De símbolo de beleza inconteste à atriz de capacidade cênica ilimitada, ela se tornou uma artista capaz de conduzir a carreira de um jeito próprio Não cedeu à pressão da televisão. Só aceitou fazer novela quando desejou. Dedicou a maior parte do tempo ao teatro, território em que colecionou momentos inesquecíveis como a primeira montagem de “Navalha na Carne”, em 1967.
Há 50 anos, Tônia Carrero parava o país e mudava a sua trajetória artística. Faria o que era considerado impossível. Tornava-se feia para viver a prostituta Neusa Suely, em “Navalha na Carne” — texto marco da dramaturgia de Plínio Marcos. Em cena, descabelava-se, bebia compulsivamente, lançava baforadas de nicotina ao ar e costurava as frases com palavrões arrepiantes para um público mais acostumado com os bons modos da atriz.
Símbolo inconteste de beleza, ela, no momento crucial da peça, comia um pão com mortadela na frente de todos, enquanto chorava com a maquiagem completamente borrada. Ao se despir de qualquer vaidade, Tônia entrava para o primeiro time de grandes damas do teatro nacional. Estava par a par com o prestígio de Cacilda Becker e Glauce Rocha, ambas mortas no auge da carreira.
Politizada, enfrentava a ditadura militar nas ruas e nos gabinetes. Foi com o texto de Plínio Marcos debaixo do braço conversar com os generais. Alguns riam dela. Acreditavam que a montagem de “Navalha na Carne” seria um fiasco. O pensamento era mais ou menos assim: “Imagina, uma mulher fina e bela fazendo o papel de uma desclassificada?”.
Tônia se mantinha firme em realizar a montagem. A peça foi liberada na certeza de que seria um fracasso. O inverso ocorreu. A atriz deu uma guinada na carreira, ganhou o Prêmio Molière por unanimidade e entrou para o panteão das grandes intérpretes do país.

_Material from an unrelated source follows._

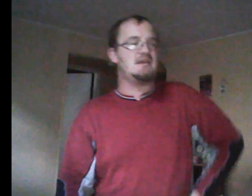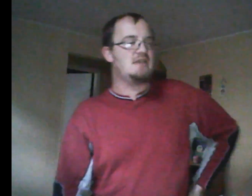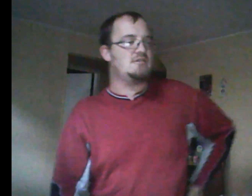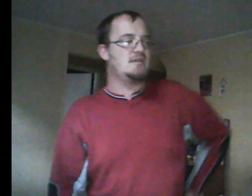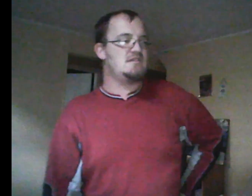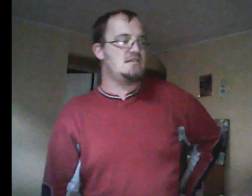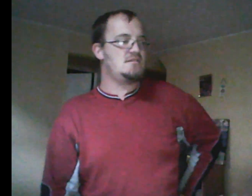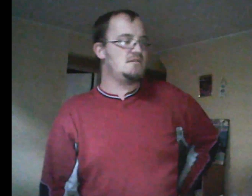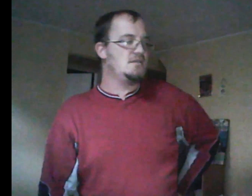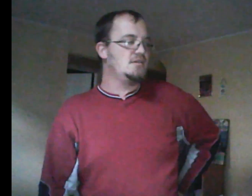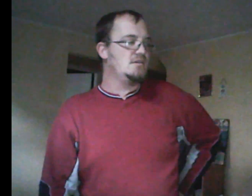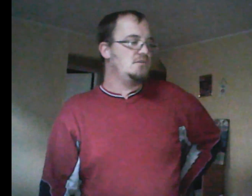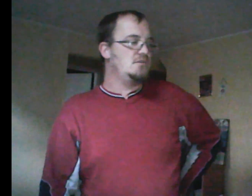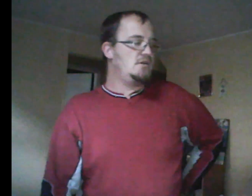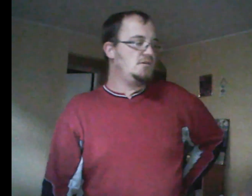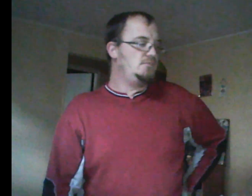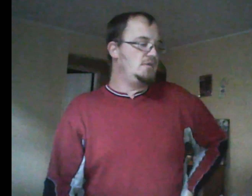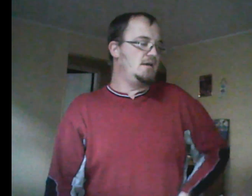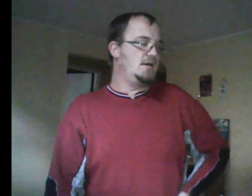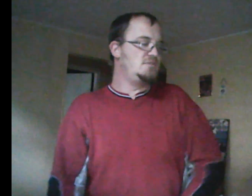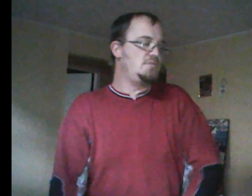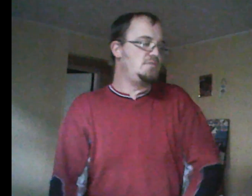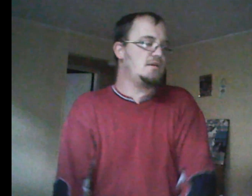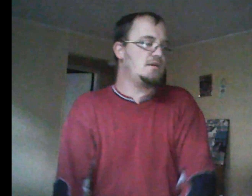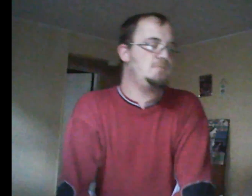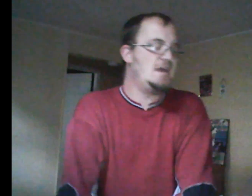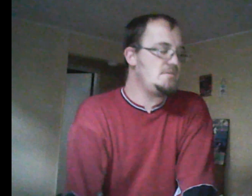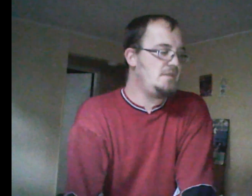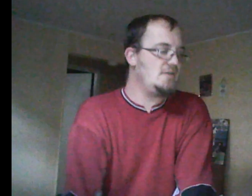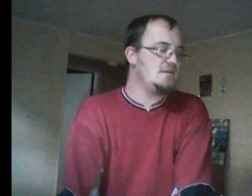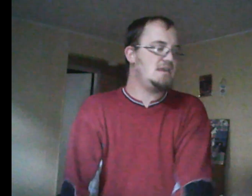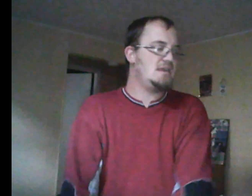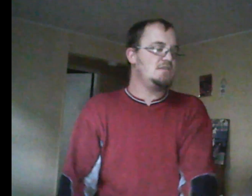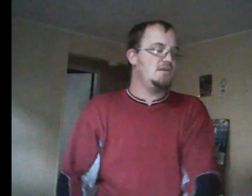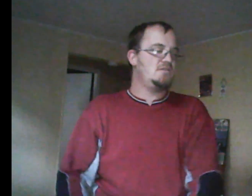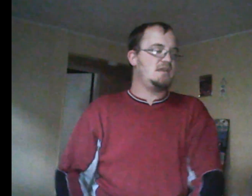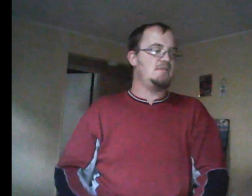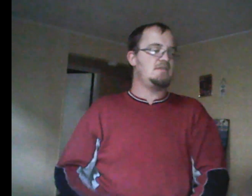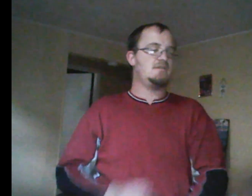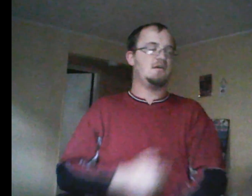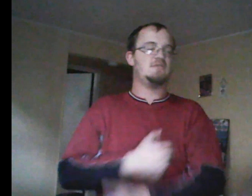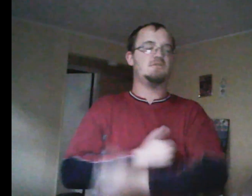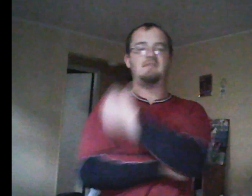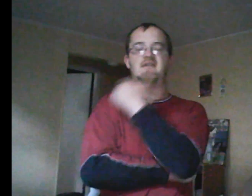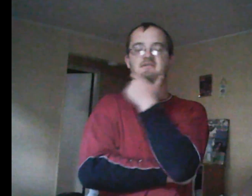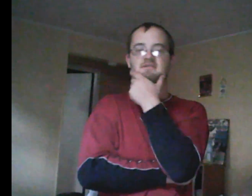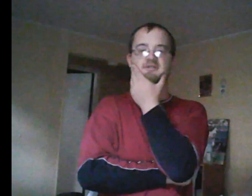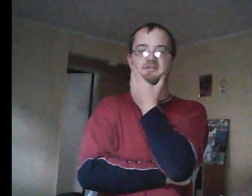superior. But, as a parent, he knows that Emma's heart's in the right place. So,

“Até o meu marido César exigiu que eu não dissesse palavrão algum. Em vez de dizer puta que eu falasse vaca, que trocasse merda por droga. Respondi que era tarde, já tinha entrado nisso até o pescoço, agora iria até o fim. E fui. E o resultado todos sabem: ganhei dinheiro, prestígio e respeito”, conta Tônia.

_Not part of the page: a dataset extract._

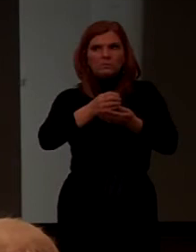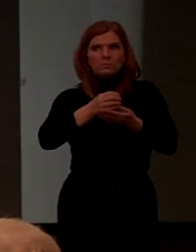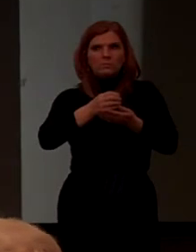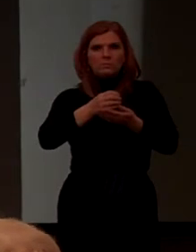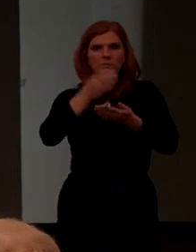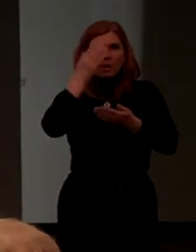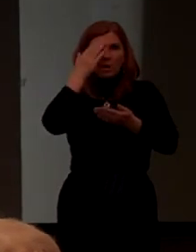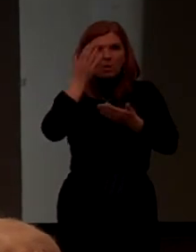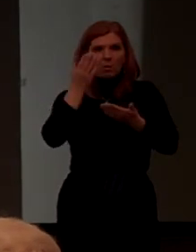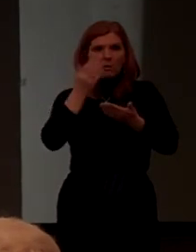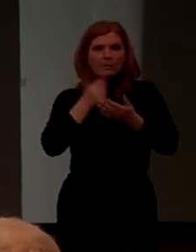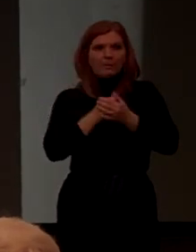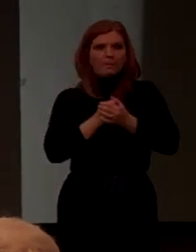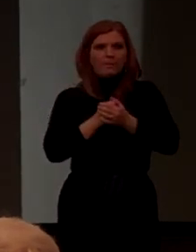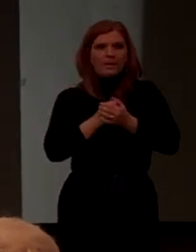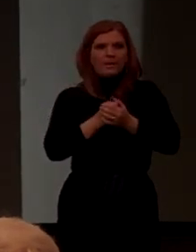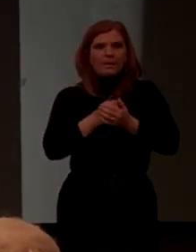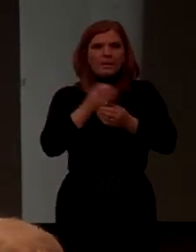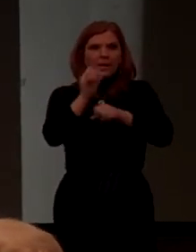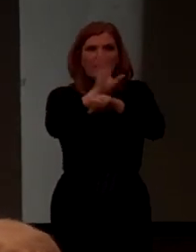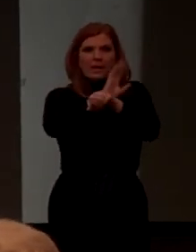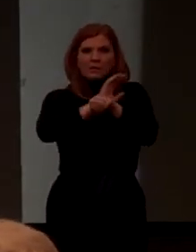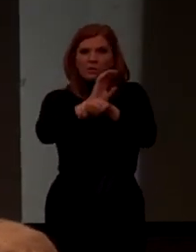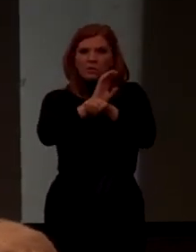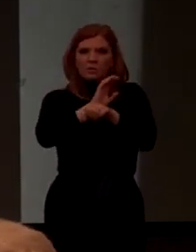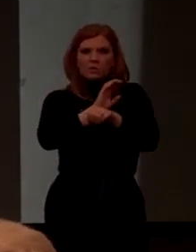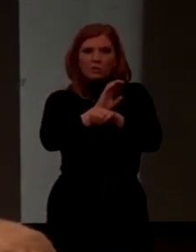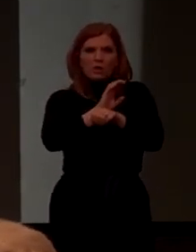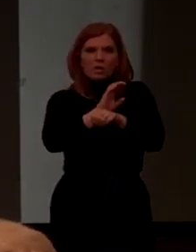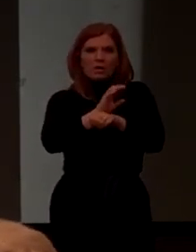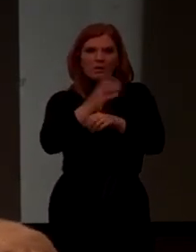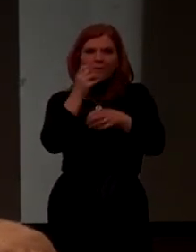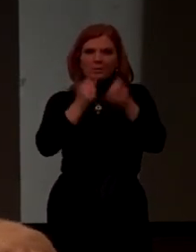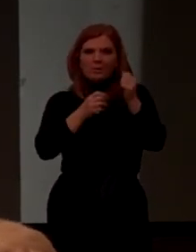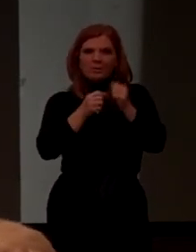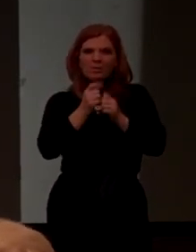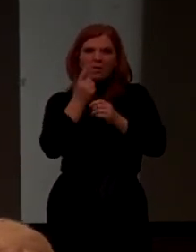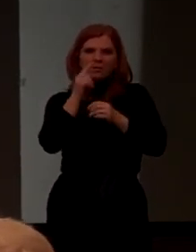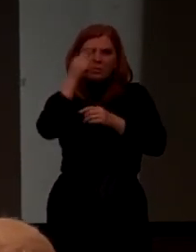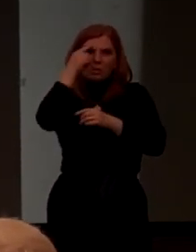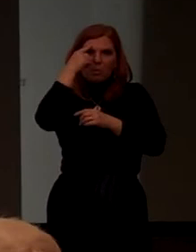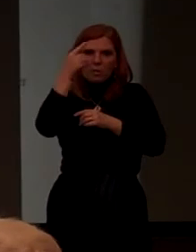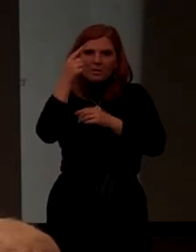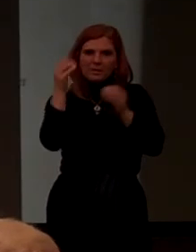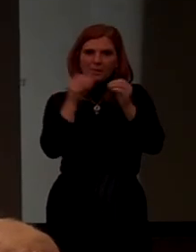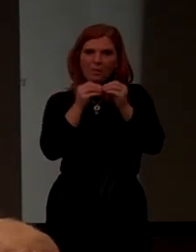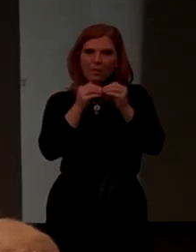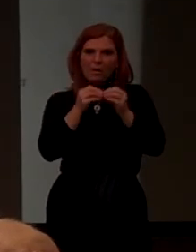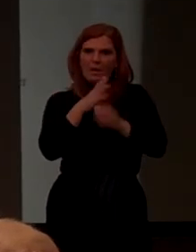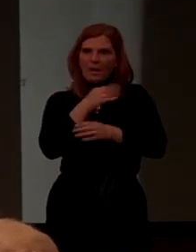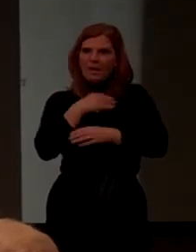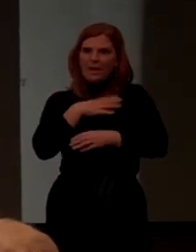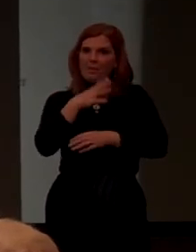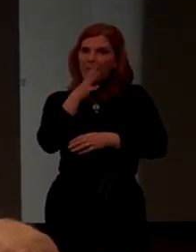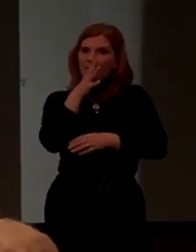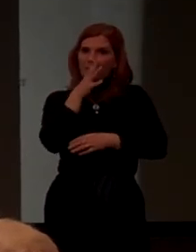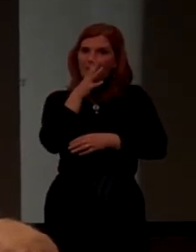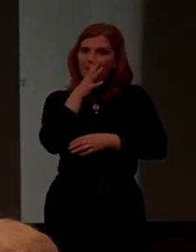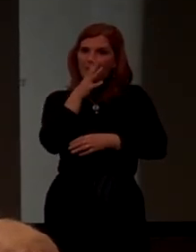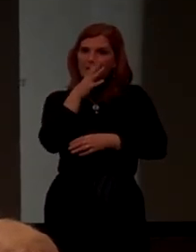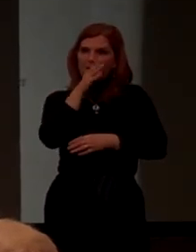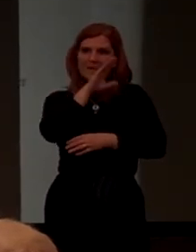You know? And chocolate milk was always a penny extra. And my mother, rest her soul,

Maria Antonietta Farias Portocarrero sempre foi uma musa deslumbrante que “iluminava Ipanema, as salas, as praias, as ruas…”, como escreveu o poeta Paulo Mendes Campos. Casada com Carlos Thiré, Tônia Carrero resolveu estudar teatro na França, com o mestre Jean-Louis Barrault.
Quando voltou ao Brasil, correu para fazer história. Estreou ao lado de um jovem desconhecido advogado com aspiração a ator, Paulo Autran. Nascia assim, em 1949, dois mitos dos palcos, que se tornariam inseparáveis. A peça “Um Deus Dormiu lá em Casa” ganhou prêmios de revelação para os dois debutantes.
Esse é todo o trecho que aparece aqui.